Muchos han
sido los poetas que se han percatado del divorcio entre palabra y mundo. Pero
no hay que creer que sus antecedentes son fantasmales o ajenos a cualquier
intento de comprensión de aquella ruptura. Sólo recordemos al Romanticismo alemán
y en especial a su poeta, a Novalis, para que apreciemos que el universo,
puesto en escena por un acto de habla, es connatural o equivale a un
desciframiento de lo que vemos, pero no entendemos. Para los románticos y para
Novalis, fundar mundo implica necesariamente crear un sistema que al estar
remitido al lenguaje, ve en éste la prefiguración del signo total. Por ello,
para el autor de los Himnos a la noche,
el poeta es un mayeuta o, más exactamente, un mago que dilucida la creación de
lo existente gracias a que lo enuncia o manifiesta en la palabra poética. Y sin
embargo, creer que el Romanticismo se agota o limita en las maravillosas
intuiciones del autor del Enrique de Ofterdingen
es erróneo. Es un rostro en la múltiple faz del instante que inaugura la
modernidad artística. El prematuramente muerto Wilhelm Wackenroder (1773-1798)

Qué hacer:
[a] Según el texto sobre el Romanticismo alemán, ¿qué es el poeta para el autor de los Himnos a la noche?
[b] Escribe la continuación del texto sobre el Romanticismo alemán desde donde termina.

(Tareas de respuesta breve sobre gráficos)
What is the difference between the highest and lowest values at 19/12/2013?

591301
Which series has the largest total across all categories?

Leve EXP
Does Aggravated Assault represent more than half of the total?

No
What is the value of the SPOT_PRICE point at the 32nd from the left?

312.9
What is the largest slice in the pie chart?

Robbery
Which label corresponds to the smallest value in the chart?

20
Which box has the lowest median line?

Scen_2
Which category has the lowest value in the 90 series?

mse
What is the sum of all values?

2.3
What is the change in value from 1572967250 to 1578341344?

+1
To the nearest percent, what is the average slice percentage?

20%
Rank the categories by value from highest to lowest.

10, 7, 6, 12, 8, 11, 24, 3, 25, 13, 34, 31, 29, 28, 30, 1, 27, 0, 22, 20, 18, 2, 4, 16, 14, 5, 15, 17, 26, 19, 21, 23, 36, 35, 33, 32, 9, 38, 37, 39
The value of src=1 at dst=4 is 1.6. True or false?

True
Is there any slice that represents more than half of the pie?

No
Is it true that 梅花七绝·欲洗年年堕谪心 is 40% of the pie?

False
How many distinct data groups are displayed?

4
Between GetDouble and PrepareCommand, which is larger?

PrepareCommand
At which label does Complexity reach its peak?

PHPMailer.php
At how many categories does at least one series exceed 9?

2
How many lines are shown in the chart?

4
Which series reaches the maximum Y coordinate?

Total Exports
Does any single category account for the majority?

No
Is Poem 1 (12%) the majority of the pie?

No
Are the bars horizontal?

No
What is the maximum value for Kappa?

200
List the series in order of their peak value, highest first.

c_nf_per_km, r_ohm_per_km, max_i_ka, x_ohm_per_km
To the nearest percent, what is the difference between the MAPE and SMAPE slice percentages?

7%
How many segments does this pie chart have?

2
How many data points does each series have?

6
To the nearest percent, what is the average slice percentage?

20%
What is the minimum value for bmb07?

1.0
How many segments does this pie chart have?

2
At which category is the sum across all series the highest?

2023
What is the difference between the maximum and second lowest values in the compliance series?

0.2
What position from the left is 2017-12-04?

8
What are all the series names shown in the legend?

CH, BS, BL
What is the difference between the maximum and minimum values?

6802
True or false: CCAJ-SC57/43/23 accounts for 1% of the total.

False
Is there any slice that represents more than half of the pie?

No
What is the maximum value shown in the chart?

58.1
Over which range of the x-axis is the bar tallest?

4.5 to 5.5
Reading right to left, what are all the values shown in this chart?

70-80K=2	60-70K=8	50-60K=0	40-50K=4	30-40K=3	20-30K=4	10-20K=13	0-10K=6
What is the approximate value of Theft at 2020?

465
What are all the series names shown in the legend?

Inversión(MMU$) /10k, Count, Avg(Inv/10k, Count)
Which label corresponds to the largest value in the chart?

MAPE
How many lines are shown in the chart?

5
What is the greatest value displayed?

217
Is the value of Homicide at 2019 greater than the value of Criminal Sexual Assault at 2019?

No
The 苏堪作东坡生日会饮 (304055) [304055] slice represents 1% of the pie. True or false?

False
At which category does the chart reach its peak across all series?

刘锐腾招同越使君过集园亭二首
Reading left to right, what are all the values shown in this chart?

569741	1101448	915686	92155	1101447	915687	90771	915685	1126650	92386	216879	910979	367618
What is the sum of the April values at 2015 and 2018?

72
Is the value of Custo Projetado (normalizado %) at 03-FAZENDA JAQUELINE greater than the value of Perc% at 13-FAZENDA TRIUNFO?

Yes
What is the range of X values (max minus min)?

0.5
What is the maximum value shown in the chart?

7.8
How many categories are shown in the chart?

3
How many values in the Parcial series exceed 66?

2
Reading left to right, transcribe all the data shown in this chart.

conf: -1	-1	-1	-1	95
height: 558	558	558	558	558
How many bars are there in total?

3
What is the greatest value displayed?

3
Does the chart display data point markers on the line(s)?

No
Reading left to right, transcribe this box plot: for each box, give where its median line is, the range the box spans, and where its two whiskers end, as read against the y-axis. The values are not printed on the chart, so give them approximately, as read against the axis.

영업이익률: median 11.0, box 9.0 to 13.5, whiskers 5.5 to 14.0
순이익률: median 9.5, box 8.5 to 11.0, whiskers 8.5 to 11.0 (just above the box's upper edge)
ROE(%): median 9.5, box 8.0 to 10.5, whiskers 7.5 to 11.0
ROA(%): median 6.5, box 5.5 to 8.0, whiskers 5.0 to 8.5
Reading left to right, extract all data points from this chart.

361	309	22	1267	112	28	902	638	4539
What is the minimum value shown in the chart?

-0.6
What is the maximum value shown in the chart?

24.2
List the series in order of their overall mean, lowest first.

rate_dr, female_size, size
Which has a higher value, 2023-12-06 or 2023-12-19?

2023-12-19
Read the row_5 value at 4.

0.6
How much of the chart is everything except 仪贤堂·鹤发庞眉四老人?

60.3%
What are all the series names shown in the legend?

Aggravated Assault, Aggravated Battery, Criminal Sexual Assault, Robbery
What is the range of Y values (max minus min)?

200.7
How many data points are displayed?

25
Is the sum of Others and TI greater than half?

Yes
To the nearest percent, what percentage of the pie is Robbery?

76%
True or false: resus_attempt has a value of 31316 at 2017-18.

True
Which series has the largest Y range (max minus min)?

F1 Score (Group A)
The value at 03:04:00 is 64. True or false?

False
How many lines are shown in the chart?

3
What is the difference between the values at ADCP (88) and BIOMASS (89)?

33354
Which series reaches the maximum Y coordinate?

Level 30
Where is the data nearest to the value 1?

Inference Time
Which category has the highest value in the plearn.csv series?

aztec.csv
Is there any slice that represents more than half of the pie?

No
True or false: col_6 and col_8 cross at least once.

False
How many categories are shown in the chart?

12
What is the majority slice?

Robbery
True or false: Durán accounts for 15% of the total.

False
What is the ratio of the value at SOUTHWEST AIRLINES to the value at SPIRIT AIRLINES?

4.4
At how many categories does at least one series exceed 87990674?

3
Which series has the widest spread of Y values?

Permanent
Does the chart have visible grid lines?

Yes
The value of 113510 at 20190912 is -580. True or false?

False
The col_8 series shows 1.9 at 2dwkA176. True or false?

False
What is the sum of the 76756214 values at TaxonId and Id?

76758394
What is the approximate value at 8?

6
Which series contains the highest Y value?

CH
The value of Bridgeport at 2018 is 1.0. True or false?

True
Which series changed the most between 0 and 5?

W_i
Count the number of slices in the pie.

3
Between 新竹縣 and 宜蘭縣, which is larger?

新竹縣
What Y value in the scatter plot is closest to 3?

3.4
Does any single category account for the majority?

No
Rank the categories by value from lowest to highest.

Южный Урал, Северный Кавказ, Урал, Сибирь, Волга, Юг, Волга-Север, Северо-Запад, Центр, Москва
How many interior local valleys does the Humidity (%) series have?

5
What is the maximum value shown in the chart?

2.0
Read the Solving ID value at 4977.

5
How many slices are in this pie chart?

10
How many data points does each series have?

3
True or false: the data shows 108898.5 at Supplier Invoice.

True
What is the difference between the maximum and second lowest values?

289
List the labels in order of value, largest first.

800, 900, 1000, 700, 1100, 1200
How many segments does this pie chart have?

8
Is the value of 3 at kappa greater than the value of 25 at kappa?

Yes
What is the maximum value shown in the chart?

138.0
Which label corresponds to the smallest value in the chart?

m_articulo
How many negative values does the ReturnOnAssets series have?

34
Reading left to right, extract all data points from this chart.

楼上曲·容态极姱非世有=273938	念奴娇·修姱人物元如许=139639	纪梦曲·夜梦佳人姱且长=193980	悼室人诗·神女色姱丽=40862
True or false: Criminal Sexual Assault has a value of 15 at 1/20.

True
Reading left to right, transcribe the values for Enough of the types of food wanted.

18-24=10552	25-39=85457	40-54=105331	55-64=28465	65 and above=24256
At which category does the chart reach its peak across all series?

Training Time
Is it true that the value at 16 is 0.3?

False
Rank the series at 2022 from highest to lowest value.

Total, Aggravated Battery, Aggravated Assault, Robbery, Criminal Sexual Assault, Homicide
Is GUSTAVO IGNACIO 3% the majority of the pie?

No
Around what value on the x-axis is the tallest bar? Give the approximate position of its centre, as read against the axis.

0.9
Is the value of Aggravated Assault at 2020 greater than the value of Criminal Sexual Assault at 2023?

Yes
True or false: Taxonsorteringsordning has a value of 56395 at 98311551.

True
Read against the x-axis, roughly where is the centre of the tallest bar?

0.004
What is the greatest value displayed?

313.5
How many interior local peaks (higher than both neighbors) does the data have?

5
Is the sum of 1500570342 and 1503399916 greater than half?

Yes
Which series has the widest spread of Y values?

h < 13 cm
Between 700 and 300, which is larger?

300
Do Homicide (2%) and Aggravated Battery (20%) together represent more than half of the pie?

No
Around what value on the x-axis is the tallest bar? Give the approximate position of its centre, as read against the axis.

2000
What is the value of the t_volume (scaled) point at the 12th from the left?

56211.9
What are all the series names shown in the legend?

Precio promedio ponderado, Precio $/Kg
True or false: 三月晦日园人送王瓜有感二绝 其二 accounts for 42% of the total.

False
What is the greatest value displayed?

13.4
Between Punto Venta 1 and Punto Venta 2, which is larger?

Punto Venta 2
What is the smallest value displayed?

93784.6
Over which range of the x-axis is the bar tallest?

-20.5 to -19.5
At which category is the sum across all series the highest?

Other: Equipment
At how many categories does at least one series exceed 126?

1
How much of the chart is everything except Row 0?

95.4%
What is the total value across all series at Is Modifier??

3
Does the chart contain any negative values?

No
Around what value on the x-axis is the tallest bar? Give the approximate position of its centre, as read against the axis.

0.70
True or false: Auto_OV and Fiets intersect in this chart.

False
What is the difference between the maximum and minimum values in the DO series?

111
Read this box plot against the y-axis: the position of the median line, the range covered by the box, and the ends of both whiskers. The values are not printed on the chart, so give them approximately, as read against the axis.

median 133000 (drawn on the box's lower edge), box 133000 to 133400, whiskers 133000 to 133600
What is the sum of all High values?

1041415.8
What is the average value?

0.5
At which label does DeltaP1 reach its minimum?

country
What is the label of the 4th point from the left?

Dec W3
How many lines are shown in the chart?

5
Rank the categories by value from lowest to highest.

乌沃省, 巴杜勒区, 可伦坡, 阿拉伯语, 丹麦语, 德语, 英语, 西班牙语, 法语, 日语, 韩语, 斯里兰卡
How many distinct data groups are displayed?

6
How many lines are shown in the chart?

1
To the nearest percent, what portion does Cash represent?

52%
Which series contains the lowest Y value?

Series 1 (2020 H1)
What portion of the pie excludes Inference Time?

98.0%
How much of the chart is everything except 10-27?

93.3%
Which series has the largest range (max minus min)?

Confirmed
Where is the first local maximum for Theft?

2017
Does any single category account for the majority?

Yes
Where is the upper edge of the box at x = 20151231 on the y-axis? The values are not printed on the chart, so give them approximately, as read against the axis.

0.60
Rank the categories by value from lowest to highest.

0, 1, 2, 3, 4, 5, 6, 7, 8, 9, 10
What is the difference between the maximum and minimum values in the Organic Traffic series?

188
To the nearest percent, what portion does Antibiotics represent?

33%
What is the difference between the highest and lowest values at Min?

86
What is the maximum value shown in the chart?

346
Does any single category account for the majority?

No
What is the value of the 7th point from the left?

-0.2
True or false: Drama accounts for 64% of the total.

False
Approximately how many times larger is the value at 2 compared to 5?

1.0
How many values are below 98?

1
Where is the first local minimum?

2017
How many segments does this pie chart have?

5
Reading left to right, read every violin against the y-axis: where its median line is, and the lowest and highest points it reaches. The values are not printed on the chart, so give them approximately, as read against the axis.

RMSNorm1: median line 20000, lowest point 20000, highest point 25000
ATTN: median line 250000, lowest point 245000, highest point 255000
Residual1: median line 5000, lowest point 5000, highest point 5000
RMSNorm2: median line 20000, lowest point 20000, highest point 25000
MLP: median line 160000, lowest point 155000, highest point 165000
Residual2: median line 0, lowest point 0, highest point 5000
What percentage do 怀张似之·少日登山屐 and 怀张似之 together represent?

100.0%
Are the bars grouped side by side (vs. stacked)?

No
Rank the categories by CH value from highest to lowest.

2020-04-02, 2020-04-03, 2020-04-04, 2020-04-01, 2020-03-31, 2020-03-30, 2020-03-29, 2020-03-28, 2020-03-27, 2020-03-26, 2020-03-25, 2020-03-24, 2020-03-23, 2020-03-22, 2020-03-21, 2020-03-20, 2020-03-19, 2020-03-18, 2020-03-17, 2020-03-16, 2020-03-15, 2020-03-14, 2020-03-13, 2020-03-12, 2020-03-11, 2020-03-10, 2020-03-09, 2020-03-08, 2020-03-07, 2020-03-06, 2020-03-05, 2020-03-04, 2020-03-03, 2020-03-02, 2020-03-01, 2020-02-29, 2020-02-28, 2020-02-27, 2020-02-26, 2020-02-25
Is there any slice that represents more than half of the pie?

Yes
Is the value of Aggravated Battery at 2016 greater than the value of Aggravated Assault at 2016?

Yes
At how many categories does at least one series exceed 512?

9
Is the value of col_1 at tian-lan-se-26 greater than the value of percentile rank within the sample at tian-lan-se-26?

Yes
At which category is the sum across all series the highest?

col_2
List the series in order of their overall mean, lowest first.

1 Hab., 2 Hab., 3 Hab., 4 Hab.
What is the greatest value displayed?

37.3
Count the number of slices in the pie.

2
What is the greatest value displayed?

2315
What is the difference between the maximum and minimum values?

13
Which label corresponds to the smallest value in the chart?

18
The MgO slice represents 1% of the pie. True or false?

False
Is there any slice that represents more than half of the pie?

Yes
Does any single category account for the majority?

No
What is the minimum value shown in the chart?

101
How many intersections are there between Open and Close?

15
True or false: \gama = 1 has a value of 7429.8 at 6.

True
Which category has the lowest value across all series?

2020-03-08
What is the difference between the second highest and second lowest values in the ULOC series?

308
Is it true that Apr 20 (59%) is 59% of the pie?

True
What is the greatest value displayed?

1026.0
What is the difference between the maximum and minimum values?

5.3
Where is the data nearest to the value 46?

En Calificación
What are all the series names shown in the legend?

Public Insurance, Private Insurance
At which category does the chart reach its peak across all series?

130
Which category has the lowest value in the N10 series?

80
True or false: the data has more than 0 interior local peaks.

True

Tus respuestas:
[a] Un mayeuta o, más exactamente, un mago que dilucida la creación de lo existente gracias a que lo enuncia o manifiesta en la palabra poética.

[b]
es su más particular y genial contrapartida. Este joven monje amante del arte
intuye que en la música más que en el discurso o en las artes visuales es donde
las convenciones estéticas se acercan a la fuente de la pura energía creativa,
revelando la raíz primigenia y ambivalente de las cosas.
Para Wackenroder los sonidos no
pueden ser referidos a la realidad externa, pues la música es el arte de la
absoluta interioridad que permite “sentir al sentimiento”, estableciendo lazos
invisibles de significado que posibilitan al sujeto intuirse a sí mismo en el
borde de lo desconocido y enigmático. En un pasaje de uno de sus más
interesantes relatos, La memorable vida
musical de Joseph Berglinger, lo expresa de modo insuperable:
Ninguna de las otras
artes es capaz de fundar de un modo tan misterioso la profundidad, la fuerza
sensual y los significados oscuros y fantásticos. Esta extraña y estrecha unión
de cualidades que parecen tan opuestas, muestra la noble excelencia de la
música.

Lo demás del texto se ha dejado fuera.